For those who buy them, electric vehicles will become the biggest electricity guzzler in a home. That doesn't mean, however, that it will necessarily be the appliance that racks up the electricity bill. Owners will have the ability to set their EVs to charge during off-peak hours, and their home energy system will automatically tell the EV or its charger when it's time to charge. Companies are already making these integrations possible: for instance, Ford EVs and Microsoft Hohm; Ecotality's Blink charger and Cisco's home energy controller; and GE's Watt station charger and the Nucleus home energy management system.

"The bulk consumption of EVs is also the greatest potential benefit (and threat) to utilities," according to the report.

The predicted mass adoption of EVs and resultant charging of EVs at home can help explain why governments and utilities are investing in and escalating the adoption of smart grids and the long overdue upgrade to the electric grid.

Long-term blackouts due to things like storms causing trees to fall on power lines will become a quaint memory of old technology. Electricity will be generated, distributed, and consumed with more transparency.

Distribution automation will give utilities the ability to automatically and remotely detect the location of circuit faults and implement work-arounds or fixes, dramatically increasing the speed and ease with which electricity is restored in the event of disruption. It will also allow electricity grids to supplement a local load with an intermittent local power source like wind or solar in real-time as it becomes available. It will do so in conjunction with the peak and off-peaks loads of its upper-layer grid source as well, giving the extended grid even more reliability, according to Pike Research.

Brown-outs, which often stem from things like mass air conditioner use in summer, will simply just not happen because utilities will have the data to be prepared and manage electricity distribution.

Smart-grid analytics will play a major role in managing the massive amount of electricity generation and usage data collected at both the lowest and highest levels, and then used to optimize service. That application is the key to making distribution management of loads and demand response possible. But expect turf wars between engineering, billing, and operations since presently there are many different systems at different levels that "own" the information from smart meters to distribution network management.

Commercial customers will have more control over their electricity needs, and be able to track their carbon emissions as part of that management.
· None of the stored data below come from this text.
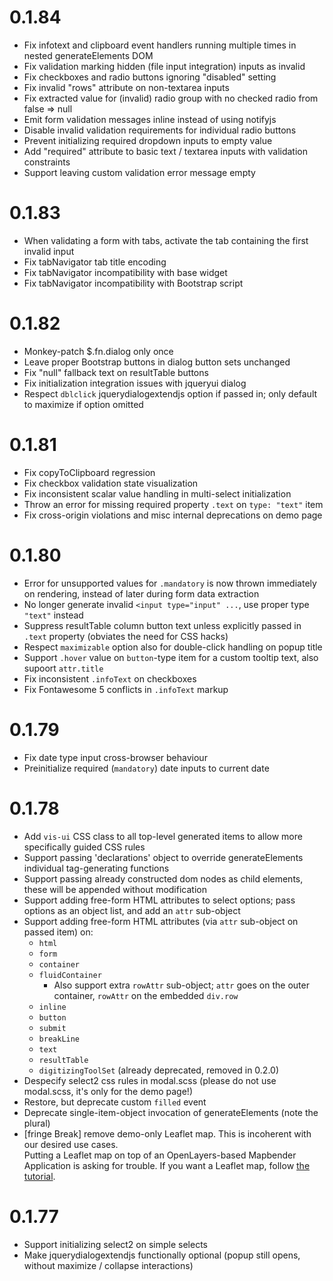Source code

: # 0.1.84
* Fix infotext and clipboard event handlers running multiple times in nested generateElements DOM
* Fix validation marking hidden (file input integration) inputs as invalid
* Fix checkboxes and radio buttons ignoring "disabled" setting
* Fix invalid "rows" attribute on non-textarea inputs
* Fix extracted value for (invalid) radio group with no checked radio from false => null
* Emit form validation messages inline instead of using notifyjs
* Disable invalid validation requirements for individual radio buttons
* Prevent initializing required dropdown inputs to empty value
* Add "required" attribute to basic text / textarea inputs with validation constraints
* Support leaving custom validation error message empty

# 0.1.83
* When validating a form with tabs, activate the tab containing the first invalid input
* Fix tabNavigator tab title encoding
* Fix tabNavigator incompatibility with base widget
* Fix tabNavigator incompatibility with Bootstrap script

# 0.1.82
* Monkey-patch $.fn.dialog only once
* Leave proper Bootstrap buttons in dialog button sets unchanged
* Fix "null" fallback text on resultTable buttons
* Fix initialization integration issues with jqueryui dialog
* Respect `dblclick` jquerydialogextendjs option if passed in; only default to maximize if option omitted

# 0.1.81
* Fix copyToClipboard regression
* Fix checkbox validation state visualization
* Fix inconsistent scalar value handling in multi-select initialization
* Throw an error for missing required property `.text` on `type: "text"` item
* Fix cross-origin violations and misc internal deprecations on demo page

# 0.1.80
* Error for unsupported values for `.mandatory` is now thrown immediately on rendering, instead of later during form data extraction
* No longer generate invalid `<input type="input" ...`, use proper type `"text"` instead
* Suppress resultTable column button text unless explicitly passed in `.text` property (obviates the need for CSS hacks)
* Respect `maximizable` option also for double-click handling on popup title
* Support `.hover` value on `button`-type item for a custom tooltip text, also supoort `attr.title`
* Fix inconsistent `.infoText` on checkboxes
* Fix Fontawesome 5 conflicts in `.infoText` markup

# 0.1.79
* Fix date type input cross-browser behaviour
* Preinitialize required (`mandatory`) date inputs to current date

# 0.1.78
* Add `vis-ui` CSS class to all top-level generated items to allow more specifically guided CSS rules
* Support passing 'declarations' object to override generateElements individual tag-generating functions
* Support passing already constructed dom nodes as child elements, these will be appended without modification
* Support adding free-form HTML attributes to select options; pass options as an object list, and add an `attr` sub-object
* Support adding free-form HTML attributes (via `attr` sub-object on passed item) on:
  * `html`
  * `form`
  * `container`
  * `fluidContainer`
    * Also support extra `rowAttr` sub-object; `attr` goes on the outer container, `rowAttr` on the embedded `div.row`
  * `inline`
  * `button`
  * `submit`
  * `breakLine`
  * `text`
  * `resultTable`
  * `digitizingToolSet` (already deprecated, removed in 0.2.0)
* Despecify select2 css rules in modal.scss (please do not use modal.scss, it's only for the demo page!)
* Restore, but deprecate custom `filled` event
* Deprecate single-item-object invocation of generateElements (note the plural)
* [fringe Break] remove demo-only Leaflet map. This is incoherent with our desired use cases.  
  Putting a Leaflet map on top of an OpenLayers-based Mapbender Application is asking for trouble. If you want a
  Leaflet map, follow [the tutorial](https://leafletjs.com/examples/quick-start/).

# 0.1.77
* Support initializing select2 on simple selects
* Make jquerydialogextendjs functionally optional (popup still opens, without maximize / collapse interactions)
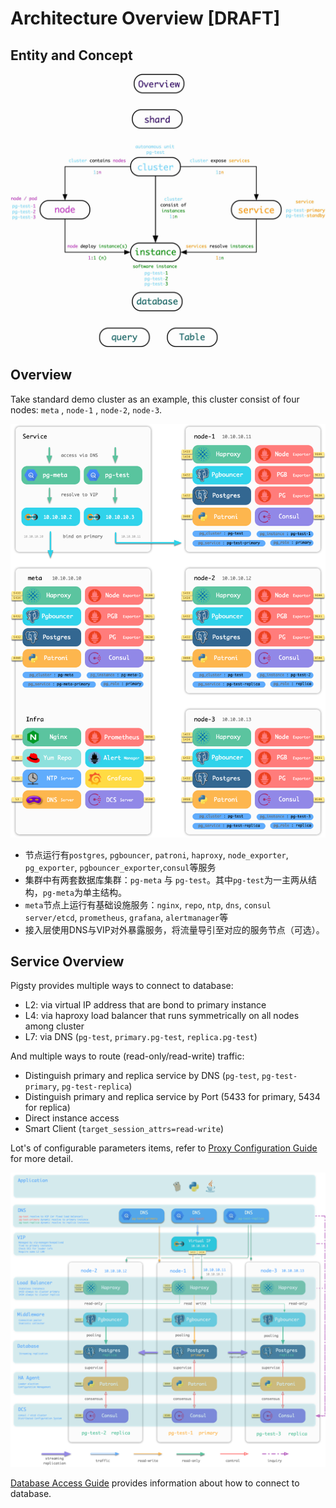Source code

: # Architecture Overview [DRAFT]





## Entity and Concept

![](img/concept.jpg)







## Overview

Take standard demo cluster as an example, this cluster consist of four nodes: `meta` , `node-1` , `node-2`, `node-3`. 

![](img/arch.png)


* 节点运行有`postgres`, `pgbouncer`, `patroni`, `haproxy`, `node_exporter`, `pg_exporter`, `pgbouncer_exporter`,`consul`等服务
* 集群中有两套数据库集群：`pg-meta` 与 `pg-test`。其中`pg-test`为一主两从结构，`pg-meta`为单主结构。
* `meta`节点上运行有基础设施服务：`nginx`, `repo`, `ntp`, `dns`, `consul server/etcd`, `prometheus`, `grafana`, `alertmanager`等
* 接入层使用DNS与VIP对外暴露服务，将流量导引至对应的服务节点（可选）。



## Service Overview

Pigsty provides multiple ways to connect to database:

* L2: via virtual IP address that are bond to primary instance
* L4: via haproxy load balancer that runs symmetrically on all nodes among cluster
* L7: via DNS (`pg-test`, `primary.pg-test`, `replica.pg-test`)

And multiple ways to route (read-only/read-write) traffic:

* Distinguish primary and replica service by DNS  (`pg-test`, `pg-test-primary`, `pg-test-replica`)
* Distinguish primary and replica service by Port (5433 for primary, 5434 for replica)
* Direct instance access
* Smart Client (`target_session_attrs=read-write`)

Lot's of configurable parameters items, refer to [Proxy Configuration Guide](doc/proxy-configuration.md) for more detail.

![](img/proxy.png)

[Database Access Guide](database-access.md) provides information about how to connect to database.

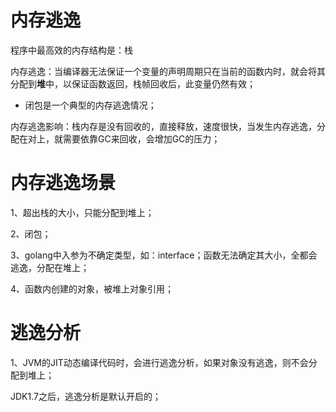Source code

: 

# 内存逃逸
程序中最高效的内存结构是：栈

内存逃逸：当编译器无法保证一个变量的声明周期只在当前的函数内时，就会将其分配到**堆**中，以保证函数返回，栈帧回收后，此变量仍然有效；
- 闭包是一个典型的内存逃逸情况；

内存逃逸影响：栈内存是没有回收的，直接释放，速度很快，当发生内存逃逸，分配在对上，就需要依靠GC来回收，会增加GC的压力；

# 内存逃逸场景

1、超出栈的大小，只能分配到堆上；

2、闭包；

3、golang中入参为不确定类型，如：interface；函数无法确定其大小，全都会逃逸，分配在堆上；

4、函数内创建的对象，被堆上对象引用；

# 逃逸分析

1、JVM的JIT动态编译代码时，会进行逃逸分析，如果对象没有逃逸，则不会分配到堆上；

JDK1.7之后，逃逸分析是默认开启的；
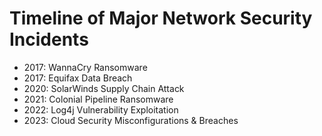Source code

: # Timeline of Major Network Security Incidents

- 2017: WannaCry Ransomware  
- 2017: Equifax Data Breach  
- 2020: SolarWinds Supply Chain Attack  
- 2021: Colonial Pipeline Ransomware  
- 2022: Log4j Vulnerability Exploitation  
- 2023: Cloud Security Misconfigurations & Breaches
Large companies will partner with utilities on projects to accommodate their energy needs rather than simply be at their mercy as clients. Large commercial and industrial buildings will begin to take more responsibility and management of energy use and needs. Demand response, essentially the integration of IT and energy management, will not solely remain the domain of utilities as building energy and management systems become the norm. Expect these companies to use a BEMS service provided to them by their existing building services provider like Johnson Controls, Honeywell, or Siemens. IT services giants like Cisco Systems and IBM could also become large players, according to the report.

Gone are the days when companies had no idea about the volume of carbon emissions they and their partners spewed.

Carbon management systems are mastering the complicated analysis of a company's carbon emissions output and efforts at curtailment, and will stick as a tool despite political disagreement over how carbon emissions in the U.S. should be managed. Carbon analysis and management will become just another type of business process data system offered by IT service companies as part of a company's overall energy management portfolio, according to the report.

The six central smart-grid applications represent an inevitable lurch forward toward a more transparent and controlled use of electricity overall. The changes will benefit residential consumers, industrial energy consumers, utilities, enterprises, service providers, and even automotive companies, according to Pike Research.